Segment Start: Supplied material

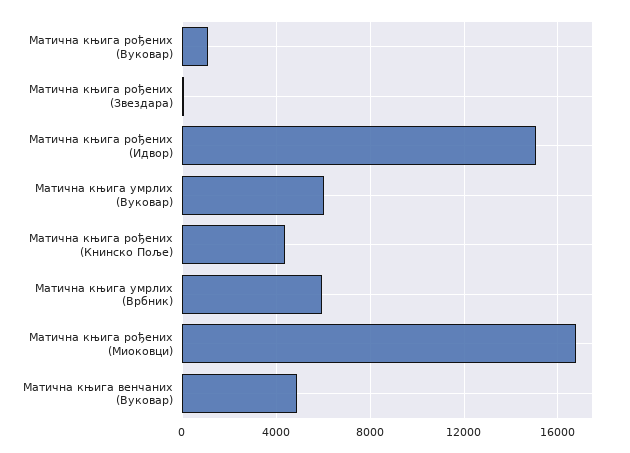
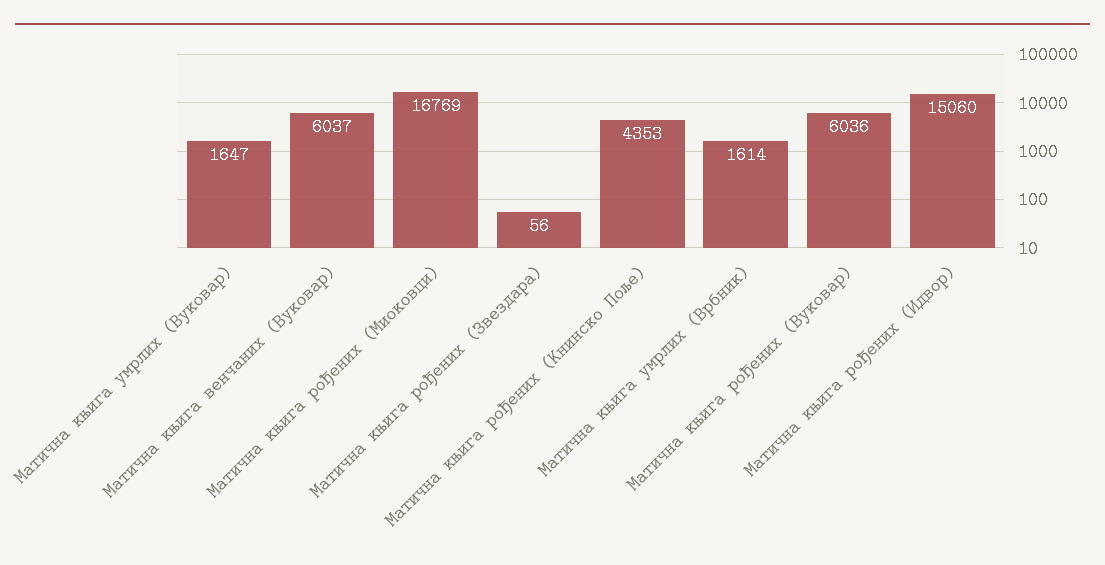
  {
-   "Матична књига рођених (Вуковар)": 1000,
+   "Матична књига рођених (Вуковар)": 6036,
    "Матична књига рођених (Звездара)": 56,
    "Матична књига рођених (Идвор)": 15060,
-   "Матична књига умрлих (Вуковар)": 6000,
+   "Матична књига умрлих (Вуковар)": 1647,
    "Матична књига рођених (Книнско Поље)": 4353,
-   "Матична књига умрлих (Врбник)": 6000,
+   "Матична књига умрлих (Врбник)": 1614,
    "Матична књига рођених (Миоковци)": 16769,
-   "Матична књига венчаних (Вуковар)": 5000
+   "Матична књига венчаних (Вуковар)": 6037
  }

Segment End: Supplied material
Segment Start: Supplied material

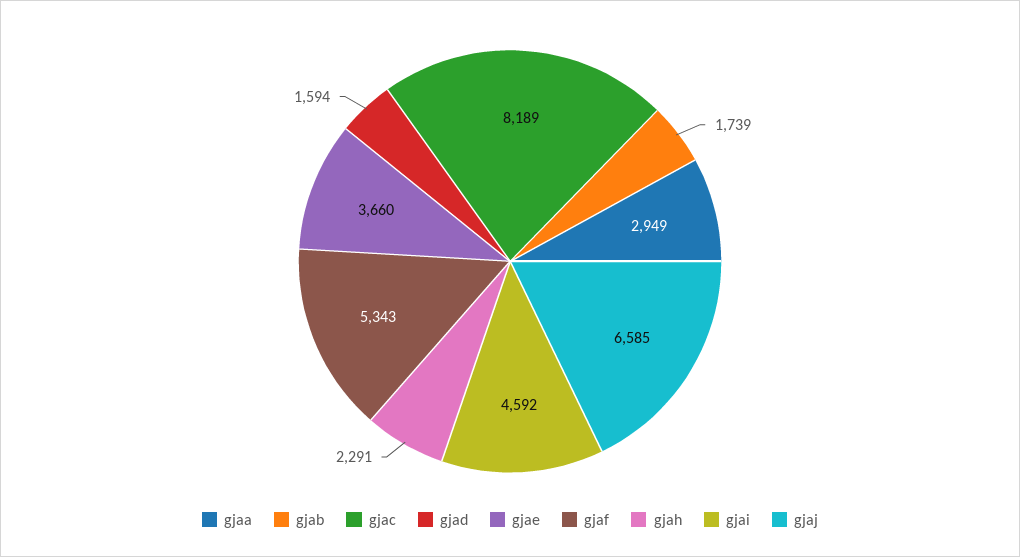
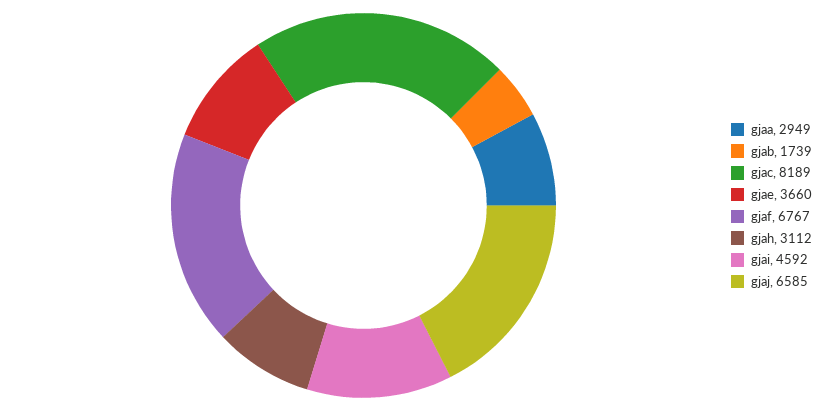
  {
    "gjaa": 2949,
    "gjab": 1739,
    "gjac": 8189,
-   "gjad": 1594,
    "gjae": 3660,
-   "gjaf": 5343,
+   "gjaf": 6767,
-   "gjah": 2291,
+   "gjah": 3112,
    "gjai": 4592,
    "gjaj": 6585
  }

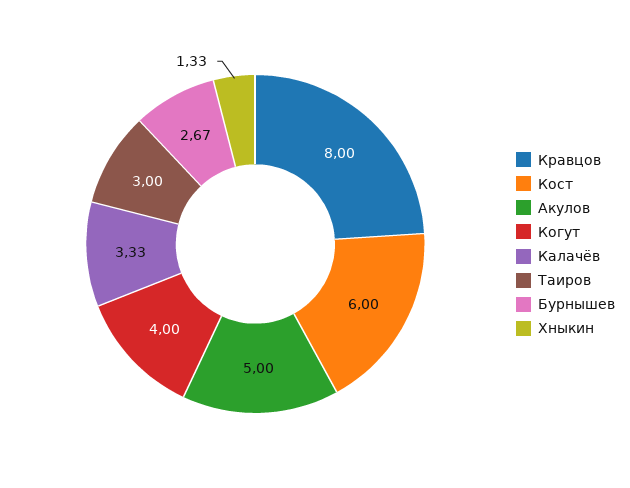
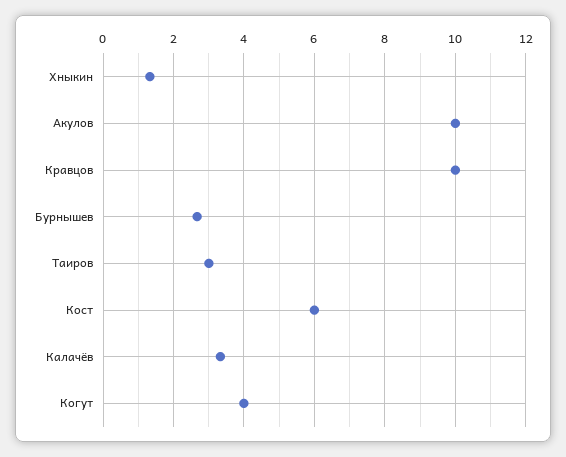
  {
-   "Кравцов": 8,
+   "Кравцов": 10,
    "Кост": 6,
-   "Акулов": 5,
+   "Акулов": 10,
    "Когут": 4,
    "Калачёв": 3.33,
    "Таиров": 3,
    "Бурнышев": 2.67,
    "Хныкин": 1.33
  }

Segment End: Supplied material

*Task details*. Within the records above, find every line holding the word "књига" and give the total as a bare number.

*Response for this exercise*. 12